Les relations entre l’Iran et la Turquie sont historiquement compliquées. Les deux puissances régionales se sont affrontées par proxys – intermédiaires – interposés en Syrie, et la victoire des rebelles soutenus par la Turquie contre la dictature d’Assad a suscité la colère de Téhéran. La presse turque s’inquiète que ces tensions augmentent en raison de la présence de bases militaires de l’Otan sur le sol turc. Celle d’Incirlik, dans le sud du pays, qui abrite de nombreuses têtes nucléaires, mais surtout la très stratégique station de radar de Kürecik, dans l’est du pays.

Les informations collectées par cette base servent aux forces américaines qui participent à la défense d’Israël contre les missiles iraniens. C’est grâce à ces détections que les missiles envoyés par les houtistes du Yémen, alliés de Téhéran, ont été interceptés, explique un officier des renseignements turc à la retraite au quotidien Cumhuriyet. La presse turque s’inquiète que le territoire national soit visé en représailles par l’Iran, en cas d’intervention directe des Américains contre Téhéran.

Le 15 juin, à l’appel du parti d’opposition islamiste Saadet, rejoint par de nombreux partis d’opposition, un meeting s’est tenu à Istanbul, dans le quartier d’Üsküdar, au bord du Bosphore, pour demander la fermeture de ces deux bases militaires, rapporte le quotidien Karar. “Ferme Kürecik, aveugle les sionistes !” chantait un rappeur sur la scène du meeting.

Alors que les tensions entre Israël et la Turquie montent également en Syrie, où le gouvernement Nétanyahou refuse de voir Ankara bénéficier d’une emprise politique et installer des bases militaires, le président Erdogan a déclaré, le 16 juin, “qu’après les derniers événements, [la Turquie va] produire un stock de missiles balistiques à longue et moyenne portée, et [elle] ser[a] rapidement dans une position ou personne n’osera [la] défier”, rapporte l’hebdomadaire Gazete Oksijen. Un message indirect à l’adresse d’Israël qui révèle, par ailleurs, comment l’attaque de l’État hébreu contre le régime des mollahs accélère la militarisation de la région.

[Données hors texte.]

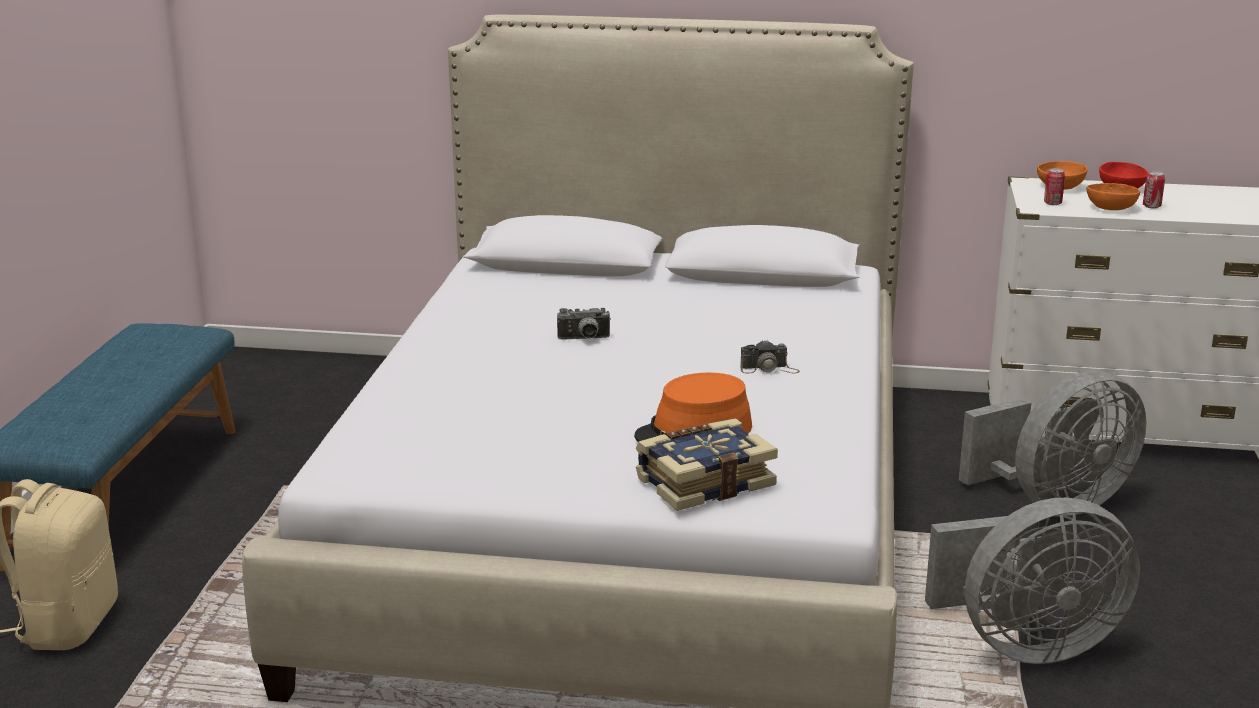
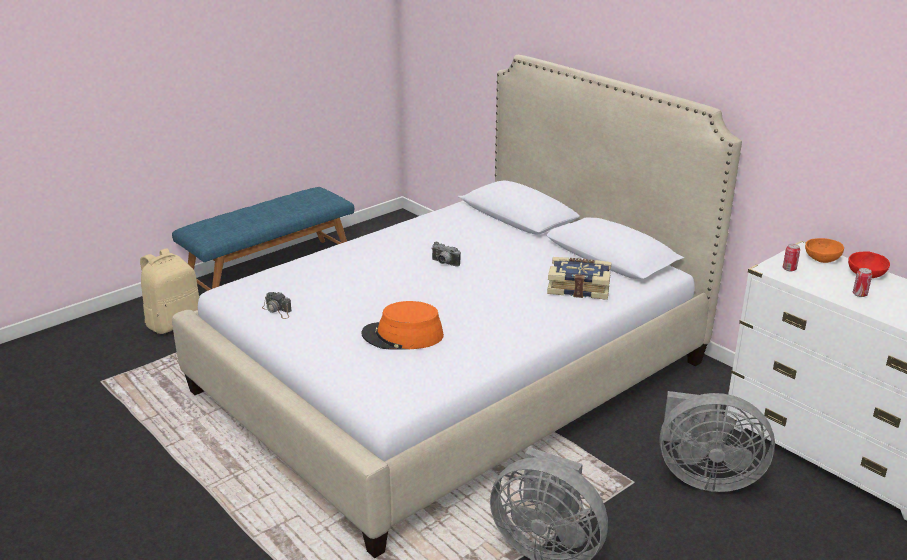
camera: 40 degrees right, 5 degrees up
(703, 482) = (358, 363): book -> book (579, 287)
(769, 369) = (504, 315): camera -> camera (277, 310)
(1110, 208) = (824, 285): orange bowl -> none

Craintes d’une chute du régime iranien

Les appels à un changement de régime en Iran inquiètent particulièrement Ankara. Notamment dans l’hypothèse d’un chaos prolongé et de l’insurrection de certains segments de la population contre le régime des mollahs. La minorité kurde iranienne pourrait y jouer un rôle important et pourrait, comme à l’issue de la guerre d’Irak en 2003 ou à la suite de la révolution syrienne et de la guerre civile, y obtenir une autonomie ou un statut fédéral qui donnerait des idées aux Kurdes de Turquie. Les trois principaux groupes armés kurdes d’Iran, Komala, le PDKI et le PJAK – lié au PKK turc – ont ainsi réaffirmé leur volonté de renverser le régime, souligne le journaliste Murat Yetkin, sur son blog, en appelant à accélérer les négociations du processus de paix en cours ces derniers mois entre la guérilla kurde du PKK et la Turquie.

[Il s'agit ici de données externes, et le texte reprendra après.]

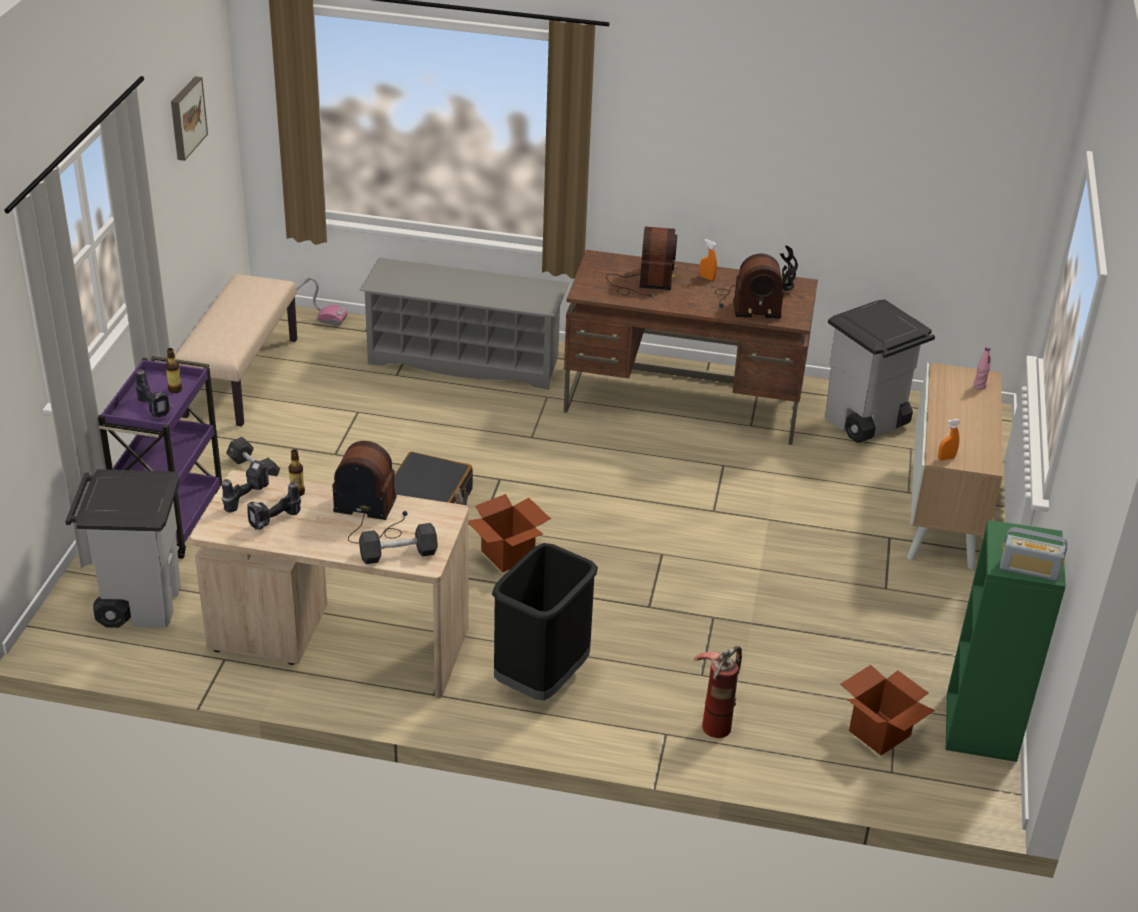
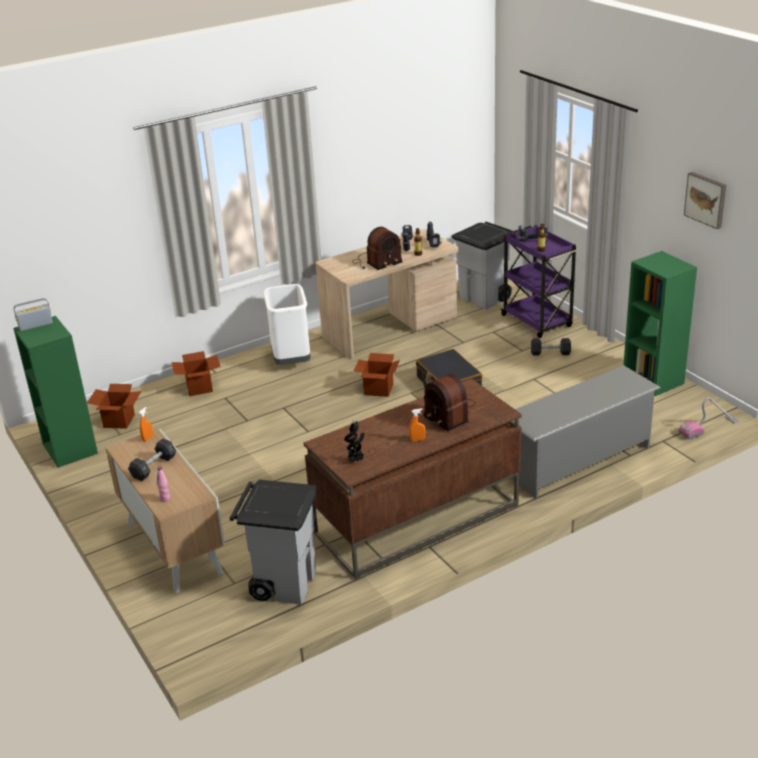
camera: 140 degrees right, 5 degrees down
(240, 377) = (654, 380): beige bench -> green bookcase
(398, 554) = (342, 259): black dumbbell -> black dumbbell (154, 467)
(542, 679) = (291, 360): black trash can -> white trash can
(717, 719) = (199, 388): fire extinguisher -> cardboard box
(747, 304) = (365, 436): radio -> none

En cas de chaos généralisé en Iran, la presse turque craint également un afflux de réfugiés, comme ce fut le cas lors de la guerre civile en Syrie. “La situation en Iran n’est pas celle de la Syrie, un afflux de réfugiés n’est pas encore à prévoir, pour cela il faudrait que l’autorité politique et militaire de Téhéran s’effondre et que la Turquie ouvre ses frontières, nous en sommes loin”, rassure le quotidien Sözcü.

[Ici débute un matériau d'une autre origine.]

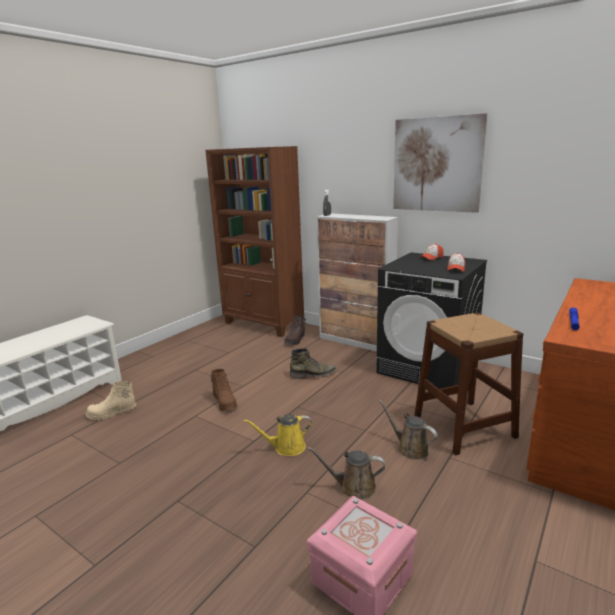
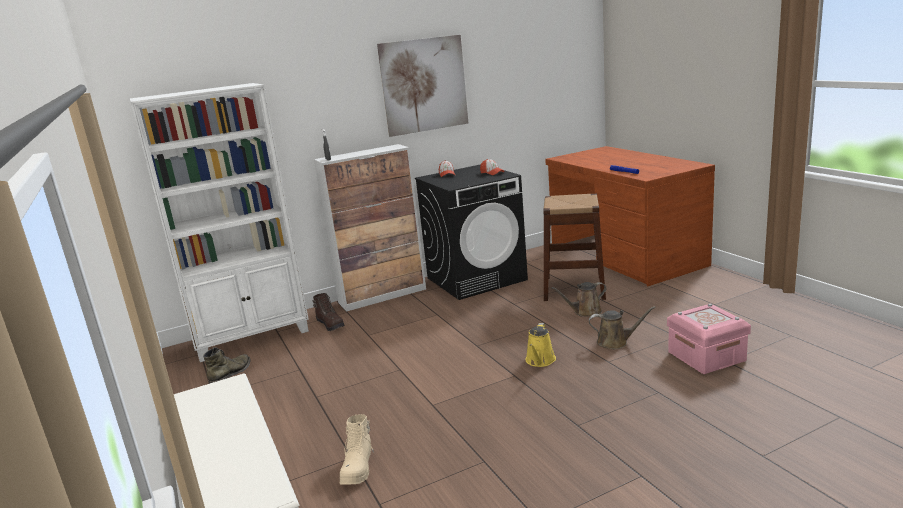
camera: 60 degrees left, 0 degrees up
(225, 402) = (423, 383): brown boot -> none
(263, 324) = (252, 337): brown bookcase -> white bookcase
(313, 374) = (424, 328): green boot -> green boot (231, 374)
(353, 487) = (615, 342): brown watering can -> brown watering can turned 120 degrees counterclockwise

Les conséquences économiques du conflit, elles, se font déjà ressentir. La tension régionale et la hausse du cours du pétrole portent un coup à la monnaie nationale, la livre turque, et à la politique de lutte contre l’inflation menée depuis deux ans, s’inquiète le quotidien Türkiyequi souligne que, dans ces conditions, la Banque centrale turque ne procédera probablement pas à la baisse des taux d’intérêt attendue pour le 19 juin.